La méditation nous laisse parfois devant cette douloureuse alternative: ou la poursuivre en laissant s’envoler ces fulgurances qui nous viennent parfois comme autant d’exutoires d’un esprit en phase d’évidement, ou l’interrompre et tenter de les figer par la plume, elles qui, comme les rêves, demandent d’être saisies au plus tôt, quitte alors à mettre fin à l’état de grâce dans lequel elles sont nées.
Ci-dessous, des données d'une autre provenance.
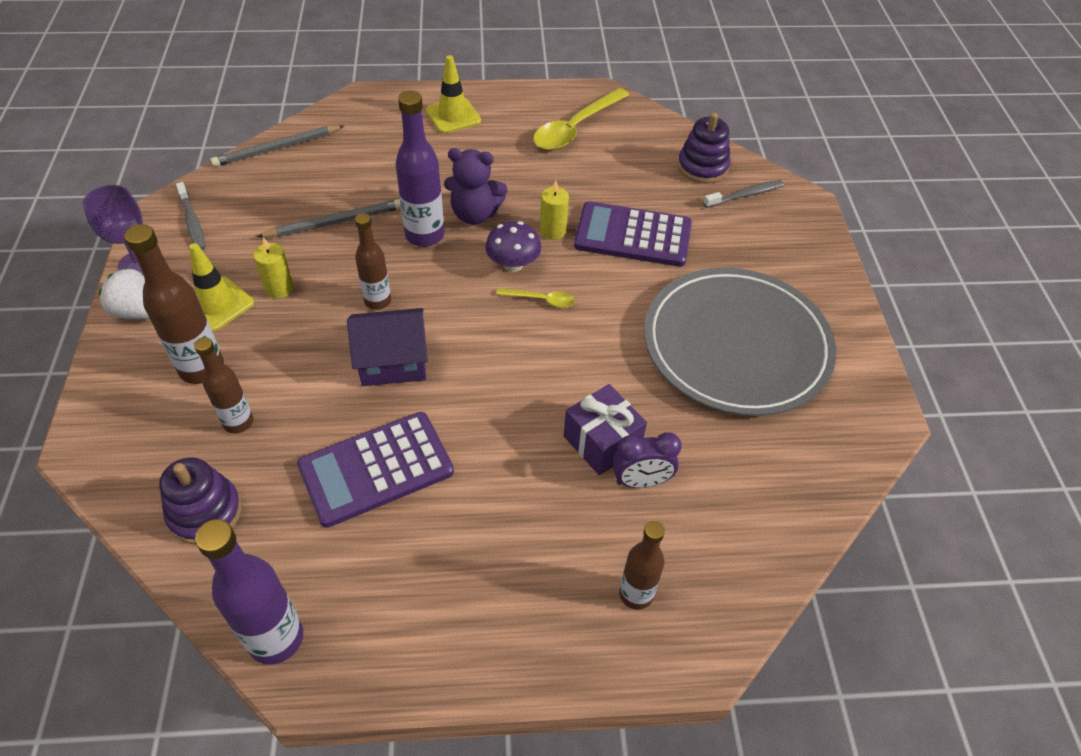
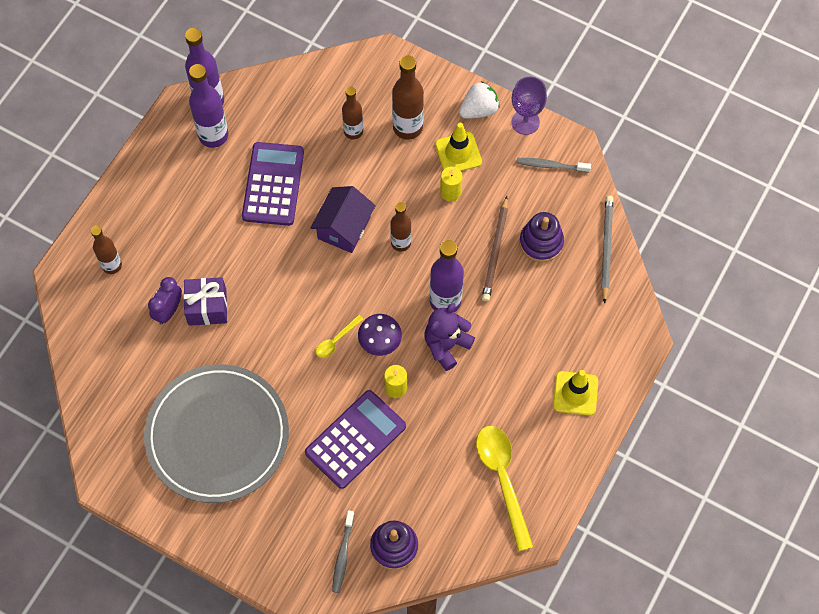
camera: 125 degrees right, 15 degrees up
purple stacking toy [159,457,242,544] -> purple stacking toy moved to [519,212,564,262]
grey pencil [257,199,401,237] -> brown pencil [482,196,508,302]
none -> purple bottle [189,64,228,148]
J’ignore pourquoi, mais j’ai toujours fait ce second choix.

Les notes étaient hâtivement jetées dans ces carnets à spirales qui ne me quittent jamais depuis la pénombre de l’aube, assis dans le grand silence du monde, jusqu’aux réveils nocturnes ponctués de « Mais oui, bien sûr ! ». Plus rarement, c’était en plein jour qu’elles naissaient. Toujours, il y avait cette succulence étrange…
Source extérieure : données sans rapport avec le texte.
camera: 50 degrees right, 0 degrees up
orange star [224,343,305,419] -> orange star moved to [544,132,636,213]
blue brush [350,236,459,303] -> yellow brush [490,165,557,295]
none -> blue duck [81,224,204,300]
Ces fulgurances se sont accumulées au fil des ans. En voici le résultat, saupoudré au jour le jour (avec parfois une fulgurance du jour même); une partie du résultat, faudrait-il plutôt dire, car n’ont été sélectionnées pour ce blog que celles qui gravitent - sur de très larges orbites, c’est entendu - autour du thème de la … méditation.